━━━━━ TEXTE À ÉTUDIER
CONSTITUTION DU 4 OCTOBRE 1958

DOUZIÈME LÉGISLATURE

Enregistré à la Présidence de l'Assemblée nationale le 14 janvier 2003.

RAPPORT

FAIT

AU NOM DE LA COMMISSION DES AFFAIRES ÉTRANGÈRES SUR LE PROJET DE LOI (n° 337), autorisant l'approbation de l'avenant à la convention entre la République française et la République fédérale d'Allemagne en vue d'éviter les doubles impositions et d'établir des règles d'assistance administrative et juridique réciproque en matière d'impôts sur le revenu et sur la fortune, ainsi qu'en matière de contributions des patentes et de contributions foncières, du 21 juillet 1959, modifiée par l'avenant du 9 juin 1969 et par l'avenant du 28 septembre 1989, signé à Paris le 20 décembre 2001,

PAR M. GILBERT GANTIER,

Député

--

Traités et conventions.
━━━━━━━━━━
PARTIES DE L'EXERCICE
**A)** Citez fidèlement le passage du rapport sur la convention fiscale franco-allemande qui va de « AU NOM DE LA » à « Traités et conventions. ».
**B)** Prolongez le rapport sur la convention fiscale franco-allemande à partir de sa dernière ligne.
━━━━━ DONNÉES FOURNIES
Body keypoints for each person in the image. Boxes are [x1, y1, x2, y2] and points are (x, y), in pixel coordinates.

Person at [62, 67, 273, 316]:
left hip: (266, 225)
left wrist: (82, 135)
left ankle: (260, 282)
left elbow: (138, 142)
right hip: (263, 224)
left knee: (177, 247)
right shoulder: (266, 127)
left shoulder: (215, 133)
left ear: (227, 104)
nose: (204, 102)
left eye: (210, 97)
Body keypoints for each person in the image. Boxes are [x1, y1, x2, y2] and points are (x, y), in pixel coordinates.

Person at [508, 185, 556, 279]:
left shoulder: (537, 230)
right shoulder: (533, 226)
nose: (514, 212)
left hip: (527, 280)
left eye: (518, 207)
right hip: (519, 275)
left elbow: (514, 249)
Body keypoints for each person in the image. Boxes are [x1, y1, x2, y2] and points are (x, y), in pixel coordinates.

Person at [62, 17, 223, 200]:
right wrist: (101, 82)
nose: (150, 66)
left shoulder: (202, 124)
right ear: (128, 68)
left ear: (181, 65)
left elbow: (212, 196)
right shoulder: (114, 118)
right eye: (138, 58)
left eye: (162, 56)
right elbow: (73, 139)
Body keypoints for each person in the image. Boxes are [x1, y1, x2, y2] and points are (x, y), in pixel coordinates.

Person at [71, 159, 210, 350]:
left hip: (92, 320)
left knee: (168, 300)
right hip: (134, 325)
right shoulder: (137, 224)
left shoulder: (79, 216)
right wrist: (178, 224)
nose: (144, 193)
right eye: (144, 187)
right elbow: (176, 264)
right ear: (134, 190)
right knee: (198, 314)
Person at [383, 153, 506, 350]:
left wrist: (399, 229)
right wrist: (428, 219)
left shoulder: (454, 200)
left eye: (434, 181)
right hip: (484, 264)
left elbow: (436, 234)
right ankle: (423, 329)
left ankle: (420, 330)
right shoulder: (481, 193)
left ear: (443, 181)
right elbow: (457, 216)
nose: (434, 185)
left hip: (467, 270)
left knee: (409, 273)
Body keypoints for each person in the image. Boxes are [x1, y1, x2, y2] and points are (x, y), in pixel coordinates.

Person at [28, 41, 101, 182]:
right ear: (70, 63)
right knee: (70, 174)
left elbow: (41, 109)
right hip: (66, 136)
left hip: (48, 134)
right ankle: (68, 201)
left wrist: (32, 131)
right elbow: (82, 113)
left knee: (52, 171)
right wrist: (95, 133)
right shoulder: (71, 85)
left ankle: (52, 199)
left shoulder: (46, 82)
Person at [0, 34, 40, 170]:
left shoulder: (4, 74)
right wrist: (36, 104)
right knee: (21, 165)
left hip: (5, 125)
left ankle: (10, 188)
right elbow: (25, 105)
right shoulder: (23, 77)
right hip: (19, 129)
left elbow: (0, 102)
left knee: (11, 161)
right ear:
━━━━━━━━━━
RÉSULTATS DES TÂCHES
**A)**
AU NOM DE LA COMMISSION DES AFFAIRES ÉTRANGÈRES SUR LE PROJET DE LOI (n° 337), autorisant l'approbation de l'avenant à la convention entre la République française et la République fédérale d'Allemagne en vue d'éviter les doubles impositions et d'établir des règles d'assistance administrative et juridique réciproque en matière d'impôts sur le revenu et sur la fortune, ainsi qu'en matière de contributions des patentes et de contributions foncières, du 21 juillet 1959, modifiée par l'avenant du 9 juin 1969 et par l'avenant du 28 septembre 1989, signé à Paris le 20 décembre 2001,

PAR M. GILBERT GANTIER,

Député

--

Traités et conventions.

**B)**
Mesdames, Messieurs,

L'Assemblée nationale est saisie en première lecture du projet de loi autorisant l'approbation de l'avenant à la convention entre la République française et la République fédérale d'Allemagne en vue d'éviter les doubles impositions et d'établir des règles d'assistance administrative et juridique réciproque en matière d'impôts sur le revenu et sur la fortune, ainsi qu'en matière de contributions des patentes et de contributions foncières, du 21 juillet 1959, modifiée par l'avenant du 9 juin 1969 et par l'avenant du 28 septembre 1989, signé à Paris le 20 décembre 2001 (n° 337).

Cet avenant résulte de la réforme fiscale adoptée par les autorités allemandes au cours de l'année 2000 et dont votre Rapporteur présente ici les grandes lignes, avant d'analyser les modifications de la convention fiscale bilatérale qu'elle implique.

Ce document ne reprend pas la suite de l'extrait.